Kyrill wollte im Keller interviewt werden. Es war 1986. Der orthodoxe Bischof von Smolensk und Königsberg kam, eine mächtige Gestalt, im schwarzen Gewand und ohne die übliche zylindrische Kopfbedeckung die Treppe hinunter in den spärlich beleuchteten Archivflur im Zentrum des Weltkirchenrates in Genf. Sein tiefer Bass klang aufgeregt. Ein ums andere Mal fuhr er sich mit der Hand durch das sich von vorn lichtende dunkelblonde Haar und den welligen Vollbart.

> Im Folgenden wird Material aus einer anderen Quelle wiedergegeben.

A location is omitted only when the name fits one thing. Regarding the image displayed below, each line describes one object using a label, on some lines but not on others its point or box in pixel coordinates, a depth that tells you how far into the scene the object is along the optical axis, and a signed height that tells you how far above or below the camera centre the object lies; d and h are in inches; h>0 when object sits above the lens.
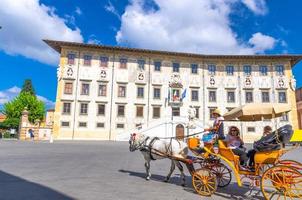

Kyrill hatte wenige Jahre zuvor den Einmarsch der Sowjetunion nach Afghanistan kritisiert, das war mutig. Er war 40, ein eloquentes Raubein, und gehörte zum orthodoxen Führungsnachwuchs. Die älteren Bischöfe sprachen über die Schönheit der Trinität und die nötige Vergöttlichung des Menschen, aber kein Wort über Kirchenpolitik oder andere Fragen aus dem Hier und Jetzt. Kyrill aber sagte, dass die Orthodoxen die Frauenordination ablehnten und trotzdem mit Protestanten und Anglikanern zusammenarbeiten wollten. Und er stieß sich daran, dass die Führungspositionen im Genfer Zentrum des Weltkirchenrates oft mit Protestanten und Anglikanern, aber selten mit Orthodoxen besetzt wurden. Er gab der Orthodoxie damit eine Stimme, die politisch mitreden konnte. Und nachdem er Vertrauen gefasst hatte, antwortete er sogar einem Journalisten. Das tat keiner der orthodoxen Kirchenführer. Kyrill galt als kompromissfähig.